Combs fue condenado en julio por transportar en avión a sus novias y trabajadores sexuales masculinos por todo el país para participar en encuentros sexuales impulsados por drogas en múltiples lugares y durante muchos años. Sin embargo, fue absuelto de los cargos de tráfico sexual y crimen organizado que podrían haberlo puesto tras las rejas de por vida.
“¿Por qué sucedió durante tanto tiempo?”, preguntó el juez de distrito de Estados Unidos Arun Subramanian al dictar la sentencia. “Porque tenías el poder y los recursos para mantenerlo, y porque no te atraparon”.
Subramanian, quien también multó a Combs con 500.000 dólares, la máxima cantidad permitida, elogió a los acusadores que testificaron en el juicio. Efectivamente, hablaron por muchos otros que experimentaron abuso, dijo el juez: “Les diste una voz. Te enfrentaste al poder”.
Combs, sentado en la mesa de la defensa, miró al frente mientras el juez hablaba. Permaneció tranquilo después y parecía abatido, sin el entusiasmo y las sonrisas que mostró mientras interactuaba con sus abogados y familiares más temprano en el día.
“Lo siento, lo siento”, dijo a su familia justo antes de salir de la sala del tribunal.
Los abogados de Combs dijeron que apelarán.
“Lo que sentimos hoy es que el juez actuó como un decimotercer jurado, uno que no elegimos, y que cuestionó el veredicto del jurado”, dijo el abogado defensor Marc Agnifilo a los periodistas después de salir del tribunal.
Antes de la sentencia, Combs lloró mientras sus abogados defensores mostraban un video que retrataba su vida familiar, carrera y filantropía, y luego hizo una súplica por clemencia.
“Le pido a su señoría una oportunidad para ser padre de nuevo”, dijo Combs, “un hijo de nuevo… un líder en mi comunidad de nuevo… una oportunidad para obtener la ayuda que desesperadamente necesito para ser una mejor persona”. Se disculpó con las personas a las que lastimó física y mentalmente con sus acciones “repugnantes, vergonzosas”, y dijo que la violencia doméstica era una carga que llevaría por el resto de su vida.
Su juicio de casi dos meses en un tribunal federal en Manhattan presentó testimonios de mujeres que dijeron que Combs las golpeó, amenazó, agredió sexualmente y chantajeó.
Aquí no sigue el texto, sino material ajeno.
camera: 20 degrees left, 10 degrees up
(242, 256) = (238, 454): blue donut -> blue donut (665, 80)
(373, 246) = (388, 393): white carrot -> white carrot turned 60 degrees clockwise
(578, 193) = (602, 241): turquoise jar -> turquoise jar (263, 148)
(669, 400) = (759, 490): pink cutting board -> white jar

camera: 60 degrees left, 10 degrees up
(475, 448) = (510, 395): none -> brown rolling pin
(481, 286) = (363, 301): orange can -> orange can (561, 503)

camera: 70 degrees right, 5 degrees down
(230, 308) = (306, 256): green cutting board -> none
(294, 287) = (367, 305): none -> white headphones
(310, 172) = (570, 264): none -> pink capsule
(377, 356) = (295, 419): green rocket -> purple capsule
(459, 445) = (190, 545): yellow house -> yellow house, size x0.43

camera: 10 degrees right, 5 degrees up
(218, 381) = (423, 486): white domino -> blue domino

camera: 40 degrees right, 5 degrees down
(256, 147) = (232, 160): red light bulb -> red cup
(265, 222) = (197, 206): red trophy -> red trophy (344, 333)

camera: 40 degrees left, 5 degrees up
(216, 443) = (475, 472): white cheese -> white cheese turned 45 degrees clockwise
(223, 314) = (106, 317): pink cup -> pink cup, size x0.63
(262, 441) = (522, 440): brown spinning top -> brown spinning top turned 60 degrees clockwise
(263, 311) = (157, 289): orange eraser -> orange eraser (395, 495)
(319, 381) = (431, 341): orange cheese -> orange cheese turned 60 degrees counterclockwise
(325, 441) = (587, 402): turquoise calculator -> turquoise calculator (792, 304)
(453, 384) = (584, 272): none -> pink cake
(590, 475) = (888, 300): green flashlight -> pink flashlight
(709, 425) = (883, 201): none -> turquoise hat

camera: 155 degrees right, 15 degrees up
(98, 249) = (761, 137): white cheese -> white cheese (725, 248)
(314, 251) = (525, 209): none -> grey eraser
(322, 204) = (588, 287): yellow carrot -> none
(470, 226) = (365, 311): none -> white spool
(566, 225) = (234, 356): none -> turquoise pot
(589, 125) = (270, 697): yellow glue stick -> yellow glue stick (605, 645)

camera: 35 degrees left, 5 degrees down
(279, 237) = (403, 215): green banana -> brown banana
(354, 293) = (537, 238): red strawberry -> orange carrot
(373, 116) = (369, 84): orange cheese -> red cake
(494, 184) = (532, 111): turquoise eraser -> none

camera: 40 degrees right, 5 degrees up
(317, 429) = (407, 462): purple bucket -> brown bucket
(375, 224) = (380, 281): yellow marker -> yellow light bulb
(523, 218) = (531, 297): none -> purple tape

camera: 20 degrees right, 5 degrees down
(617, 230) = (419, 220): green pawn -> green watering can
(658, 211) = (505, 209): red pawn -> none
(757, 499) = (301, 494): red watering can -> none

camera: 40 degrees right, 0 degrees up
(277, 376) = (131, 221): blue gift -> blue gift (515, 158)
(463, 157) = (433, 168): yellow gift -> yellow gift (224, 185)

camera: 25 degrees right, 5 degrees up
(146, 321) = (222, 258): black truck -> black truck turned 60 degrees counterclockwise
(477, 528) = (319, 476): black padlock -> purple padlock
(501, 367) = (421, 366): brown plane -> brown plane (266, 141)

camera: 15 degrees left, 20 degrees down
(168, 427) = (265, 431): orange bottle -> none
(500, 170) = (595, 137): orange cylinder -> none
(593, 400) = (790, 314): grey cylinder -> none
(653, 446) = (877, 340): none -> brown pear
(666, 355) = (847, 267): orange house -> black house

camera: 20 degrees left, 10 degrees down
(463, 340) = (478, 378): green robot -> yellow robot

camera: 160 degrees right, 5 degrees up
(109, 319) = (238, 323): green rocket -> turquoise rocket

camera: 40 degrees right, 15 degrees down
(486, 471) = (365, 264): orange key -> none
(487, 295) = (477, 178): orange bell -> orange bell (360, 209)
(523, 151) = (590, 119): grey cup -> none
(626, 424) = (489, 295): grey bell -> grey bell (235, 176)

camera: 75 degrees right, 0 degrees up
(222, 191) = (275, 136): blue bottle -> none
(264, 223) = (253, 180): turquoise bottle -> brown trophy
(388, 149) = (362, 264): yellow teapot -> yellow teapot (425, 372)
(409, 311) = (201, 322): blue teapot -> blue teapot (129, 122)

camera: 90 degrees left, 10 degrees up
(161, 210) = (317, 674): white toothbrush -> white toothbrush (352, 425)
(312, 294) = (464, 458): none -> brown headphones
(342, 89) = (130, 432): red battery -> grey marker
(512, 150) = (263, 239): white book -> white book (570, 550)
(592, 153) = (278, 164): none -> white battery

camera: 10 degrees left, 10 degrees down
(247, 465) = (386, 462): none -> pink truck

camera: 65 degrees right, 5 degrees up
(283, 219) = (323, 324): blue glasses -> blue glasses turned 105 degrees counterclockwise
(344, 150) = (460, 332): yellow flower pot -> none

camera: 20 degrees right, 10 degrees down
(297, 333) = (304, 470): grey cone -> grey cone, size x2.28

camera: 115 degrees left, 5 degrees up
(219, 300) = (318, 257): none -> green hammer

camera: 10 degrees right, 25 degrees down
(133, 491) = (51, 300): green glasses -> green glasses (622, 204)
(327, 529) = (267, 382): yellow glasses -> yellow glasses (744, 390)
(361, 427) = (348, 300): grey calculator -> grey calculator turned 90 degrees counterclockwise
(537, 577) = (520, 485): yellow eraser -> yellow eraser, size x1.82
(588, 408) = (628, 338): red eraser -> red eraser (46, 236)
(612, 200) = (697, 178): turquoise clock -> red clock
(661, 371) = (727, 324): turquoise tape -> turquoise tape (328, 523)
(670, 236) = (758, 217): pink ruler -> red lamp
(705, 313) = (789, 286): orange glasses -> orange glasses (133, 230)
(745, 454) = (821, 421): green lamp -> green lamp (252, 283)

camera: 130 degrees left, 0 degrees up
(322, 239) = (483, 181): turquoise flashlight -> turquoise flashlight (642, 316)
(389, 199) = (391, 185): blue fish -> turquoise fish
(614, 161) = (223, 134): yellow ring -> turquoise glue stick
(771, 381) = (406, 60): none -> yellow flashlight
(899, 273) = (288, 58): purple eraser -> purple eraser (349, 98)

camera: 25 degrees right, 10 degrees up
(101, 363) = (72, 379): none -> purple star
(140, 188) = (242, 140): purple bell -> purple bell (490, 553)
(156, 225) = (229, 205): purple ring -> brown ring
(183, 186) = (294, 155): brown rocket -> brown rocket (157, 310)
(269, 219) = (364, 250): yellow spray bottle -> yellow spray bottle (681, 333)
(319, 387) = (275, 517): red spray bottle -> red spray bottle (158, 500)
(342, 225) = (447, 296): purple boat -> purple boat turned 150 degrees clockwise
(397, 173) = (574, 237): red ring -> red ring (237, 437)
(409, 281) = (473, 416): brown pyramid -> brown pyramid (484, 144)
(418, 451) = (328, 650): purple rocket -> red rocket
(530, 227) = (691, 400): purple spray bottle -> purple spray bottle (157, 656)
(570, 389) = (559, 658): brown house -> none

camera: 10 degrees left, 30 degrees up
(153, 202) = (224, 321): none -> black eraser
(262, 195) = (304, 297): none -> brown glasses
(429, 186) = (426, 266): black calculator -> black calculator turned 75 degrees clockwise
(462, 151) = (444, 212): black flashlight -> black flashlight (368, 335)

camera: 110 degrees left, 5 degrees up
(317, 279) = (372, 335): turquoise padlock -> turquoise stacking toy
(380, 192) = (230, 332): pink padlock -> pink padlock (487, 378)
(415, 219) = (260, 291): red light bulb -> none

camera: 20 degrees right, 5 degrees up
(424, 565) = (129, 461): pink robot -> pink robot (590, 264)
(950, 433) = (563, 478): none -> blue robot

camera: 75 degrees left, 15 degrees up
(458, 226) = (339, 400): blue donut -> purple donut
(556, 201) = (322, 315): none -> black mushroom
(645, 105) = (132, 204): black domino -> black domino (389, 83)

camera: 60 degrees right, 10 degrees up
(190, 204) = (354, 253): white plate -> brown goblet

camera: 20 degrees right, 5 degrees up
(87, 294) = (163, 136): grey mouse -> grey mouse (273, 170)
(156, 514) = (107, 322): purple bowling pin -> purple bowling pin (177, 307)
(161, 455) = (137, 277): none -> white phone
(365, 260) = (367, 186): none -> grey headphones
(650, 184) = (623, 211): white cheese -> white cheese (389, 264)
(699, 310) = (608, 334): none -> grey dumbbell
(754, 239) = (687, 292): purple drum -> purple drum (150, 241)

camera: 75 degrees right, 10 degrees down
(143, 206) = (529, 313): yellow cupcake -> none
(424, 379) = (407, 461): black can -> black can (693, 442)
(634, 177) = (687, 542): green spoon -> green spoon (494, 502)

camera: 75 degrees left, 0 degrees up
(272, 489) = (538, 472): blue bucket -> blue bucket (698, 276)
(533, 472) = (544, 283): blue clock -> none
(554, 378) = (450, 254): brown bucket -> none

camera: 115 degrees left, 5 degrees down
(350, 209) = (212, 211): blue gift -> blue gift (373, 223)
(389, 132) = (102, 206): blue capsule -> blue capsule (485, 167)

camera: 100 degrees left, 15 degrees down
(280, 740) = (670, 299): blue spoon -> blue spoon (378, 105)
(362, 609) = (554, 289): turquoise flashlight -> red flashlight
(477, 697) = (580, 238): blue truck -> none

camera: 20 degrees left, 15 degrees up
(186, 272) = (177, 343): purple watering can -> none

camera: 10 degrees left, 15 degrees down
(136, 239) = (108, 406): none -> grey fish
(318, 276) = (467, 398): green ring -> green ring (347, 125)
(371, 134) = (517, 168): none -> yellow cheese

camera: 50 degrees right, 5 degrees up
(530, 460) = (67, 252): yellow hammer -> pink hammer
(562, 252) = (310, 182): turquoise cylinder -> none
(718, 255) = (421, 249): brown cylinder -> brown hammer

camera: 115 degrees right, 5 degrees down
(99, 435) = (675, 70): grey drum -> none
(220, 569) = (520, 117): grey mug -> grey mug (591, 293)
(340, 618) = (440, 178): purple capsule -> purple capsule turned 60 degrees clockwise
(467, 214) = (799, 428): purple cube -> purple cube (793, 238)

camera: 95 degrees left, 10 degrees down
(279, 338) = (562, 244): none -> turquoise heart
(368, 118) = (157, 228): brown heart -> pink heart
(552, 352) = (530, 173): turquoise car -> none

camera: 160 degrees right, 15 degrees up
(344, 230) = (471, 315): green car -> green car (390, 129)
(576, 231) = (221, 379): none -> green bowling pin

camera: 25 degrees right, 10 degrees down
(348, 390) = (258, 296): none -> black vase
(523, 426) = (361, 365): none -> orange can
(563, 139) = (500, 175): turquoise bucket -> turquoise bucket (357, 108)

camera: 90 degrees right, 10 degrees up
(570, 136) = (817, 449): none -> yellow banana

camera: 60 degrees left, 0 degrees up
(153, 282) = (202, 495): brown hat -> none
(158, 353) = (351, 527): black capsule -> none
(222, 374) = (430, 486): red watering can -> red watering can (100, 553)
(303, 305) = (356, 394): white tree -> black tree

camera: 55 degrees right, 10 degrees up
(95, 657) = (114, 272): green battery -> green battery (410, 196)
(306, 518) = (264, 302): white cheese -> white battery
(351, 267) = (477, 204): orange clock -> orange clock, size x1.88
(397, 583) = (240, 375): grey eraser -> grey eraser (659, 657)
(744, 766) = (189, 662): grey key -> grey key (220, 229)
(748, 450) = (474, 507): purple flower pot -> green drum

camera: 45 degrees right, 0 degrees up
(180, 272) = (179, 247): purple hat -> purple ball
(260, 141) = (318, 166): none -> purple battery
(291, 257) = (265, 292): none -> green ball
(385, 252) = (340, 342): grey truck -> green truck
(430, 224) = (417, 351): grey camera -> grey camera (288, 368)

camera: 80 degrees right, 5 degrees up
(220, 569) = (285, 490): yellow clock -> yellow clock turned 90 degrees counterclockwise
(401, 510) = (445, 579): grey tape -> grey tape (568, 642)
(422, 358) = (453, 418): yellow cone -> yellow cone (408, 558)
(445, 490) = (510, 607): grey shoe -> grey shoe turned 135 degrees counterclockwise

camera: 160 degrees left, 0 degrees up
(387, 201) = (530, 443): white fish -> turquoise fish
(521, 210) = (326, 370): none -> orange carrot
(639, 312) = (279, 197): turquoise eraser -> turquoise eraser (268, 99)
La fiscal Christy Slavik dijo al juez el viernes que perdonar a Combs de un tiempo serio en prisión excusaría años de violencia.
“Es un caso sobre un hombre que hizo cosas horribles a personas reales para satisfacer su propia gratificación sexual”, dijo. “Su moneda era el control. Y convirtió esa moneda en arma con efectos devastadores en las víctimas”.